[Stored dataset items]
- Opening Delimiter -
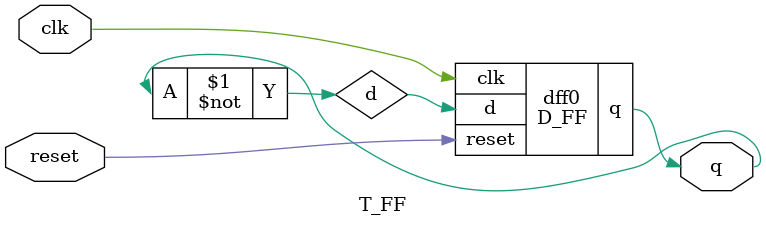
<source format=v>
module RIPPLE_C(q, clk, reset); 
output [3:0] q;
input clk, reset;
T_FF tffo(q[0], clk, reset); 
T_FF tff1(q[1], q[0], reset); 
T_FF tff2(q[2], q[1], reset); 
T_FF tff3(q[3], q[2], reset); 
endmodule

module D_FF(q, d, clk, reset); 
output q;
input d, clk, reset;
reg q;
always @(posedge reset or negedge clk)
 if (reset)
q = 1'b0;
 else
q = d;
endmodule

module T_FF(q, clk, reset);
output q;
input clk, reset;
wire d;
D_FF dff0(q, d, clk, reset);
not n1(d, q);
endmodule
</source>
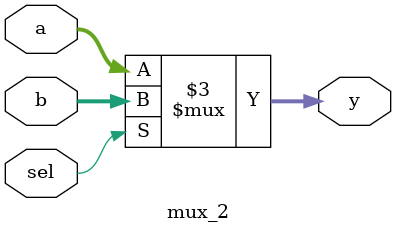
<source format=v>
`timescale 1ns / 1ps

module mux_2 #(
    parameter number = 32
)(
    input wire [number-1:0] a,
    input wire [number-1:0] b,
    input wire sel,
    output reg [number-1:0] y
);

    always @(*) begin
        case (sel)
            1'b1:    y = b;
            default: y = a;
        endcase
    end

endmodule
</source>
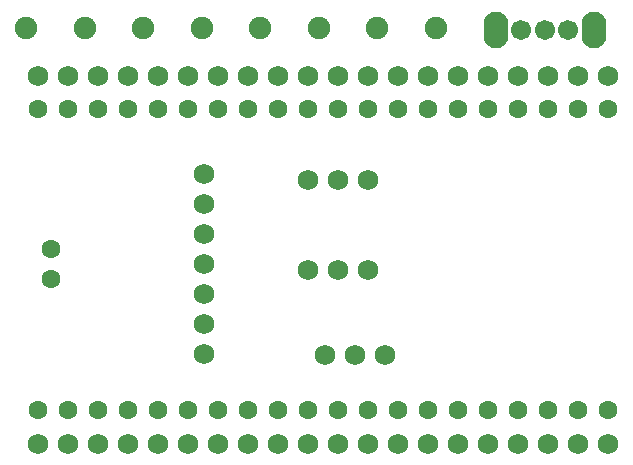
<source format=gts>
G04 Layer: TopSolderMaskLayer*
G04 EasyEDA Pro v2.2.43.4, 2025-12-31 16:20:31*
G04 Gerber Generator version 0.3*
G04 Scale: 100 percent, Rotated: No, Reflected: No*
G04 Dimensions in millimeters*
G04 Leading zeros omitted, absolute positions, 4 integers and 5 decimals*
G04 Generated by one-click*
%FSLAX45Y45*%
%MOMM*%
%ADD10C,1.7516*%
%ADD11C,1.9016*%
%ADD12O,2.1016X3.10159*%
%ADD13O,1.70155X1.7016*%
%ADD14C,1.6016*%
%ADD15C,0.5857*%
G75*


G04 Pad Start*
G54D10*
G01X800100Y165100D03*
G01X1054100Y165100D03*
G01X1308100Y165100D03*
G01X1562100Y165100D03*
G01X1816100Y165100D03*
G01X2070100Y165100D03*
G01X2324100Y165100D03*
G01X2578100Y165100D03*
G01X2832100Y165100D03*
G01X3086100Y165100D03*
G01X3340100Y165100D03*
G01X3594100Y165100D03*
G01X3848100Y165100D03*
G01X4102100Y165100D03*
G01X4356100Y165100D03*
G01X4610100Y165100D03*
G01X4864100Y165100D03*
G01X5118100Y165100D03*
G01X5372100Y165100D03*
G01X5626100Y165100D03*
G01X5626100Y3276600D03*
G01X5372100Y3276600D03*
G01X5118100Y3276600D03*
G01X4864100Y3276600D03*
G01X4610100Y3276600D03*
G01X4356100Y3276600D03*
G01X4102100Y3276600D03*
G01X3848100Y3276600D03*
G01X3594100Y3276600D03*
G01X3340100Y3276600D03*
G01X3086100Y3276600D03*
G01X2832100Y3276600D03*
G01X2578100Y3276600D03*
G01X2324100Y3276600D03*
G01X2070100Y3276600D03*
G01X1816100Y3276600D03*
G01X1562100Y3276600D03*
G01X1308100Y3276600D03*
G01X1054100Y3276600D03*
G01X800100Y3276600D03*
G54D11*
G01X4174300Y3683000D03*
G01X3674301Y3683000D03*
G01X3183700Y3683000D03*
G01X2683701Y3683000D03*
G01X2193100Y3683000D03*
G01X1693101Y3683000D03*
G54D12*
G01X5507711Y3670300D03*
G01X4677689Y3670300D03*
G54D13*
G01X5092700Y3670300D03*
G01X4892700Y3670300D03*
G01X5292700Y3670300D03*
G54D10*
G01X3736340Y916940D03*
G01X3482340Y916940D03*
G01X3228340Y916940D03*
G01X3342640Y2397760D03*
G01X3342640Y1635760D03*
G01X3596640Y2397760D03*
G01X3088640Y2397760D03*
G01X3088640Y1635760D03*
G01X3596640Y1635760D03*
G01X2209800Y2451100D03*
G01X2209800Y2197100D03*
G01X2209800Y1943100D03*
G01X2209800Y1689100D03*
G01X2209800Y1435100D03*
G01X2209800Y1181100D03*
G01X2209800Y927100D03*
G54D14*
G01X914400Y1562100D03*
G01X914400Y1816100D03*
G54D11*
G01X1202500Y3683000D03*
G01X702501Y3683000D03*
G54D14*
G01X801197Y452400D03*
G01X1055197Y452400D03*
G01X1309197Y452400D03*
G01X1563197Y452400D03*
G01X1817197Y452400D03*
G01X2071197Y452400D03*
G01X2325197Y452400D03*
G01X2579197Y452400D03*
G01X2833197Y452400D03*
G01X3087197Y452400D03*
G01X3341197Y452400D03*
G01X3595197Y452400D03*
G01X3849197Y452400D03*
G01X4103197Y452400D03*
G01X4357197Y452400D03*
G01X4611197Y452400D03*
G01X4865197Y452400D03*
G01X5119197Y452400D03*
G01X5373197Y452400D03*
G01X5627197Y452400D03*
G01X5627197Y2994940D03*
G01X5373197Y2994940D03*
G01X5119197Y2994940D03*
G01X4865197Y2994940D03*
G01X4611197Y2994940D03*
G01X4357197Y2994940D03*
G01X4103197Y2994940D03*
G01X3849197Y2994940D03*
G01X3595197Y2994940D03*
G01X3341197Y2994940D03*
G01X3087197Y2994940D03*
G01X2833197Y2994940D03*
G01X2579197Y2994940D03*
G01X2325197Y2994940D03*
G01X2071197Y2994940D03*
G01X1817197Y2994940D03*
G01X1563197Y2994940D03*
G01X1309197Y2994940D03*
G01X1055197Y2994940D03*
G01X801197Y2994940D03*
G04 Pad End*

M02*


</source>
- Closing Delimiter -
* PROBLEM STATEMENT
Lines in the records that hold the word "number" are to be counted; give only the total.

* RESULT FOR THIS EXERCISE
4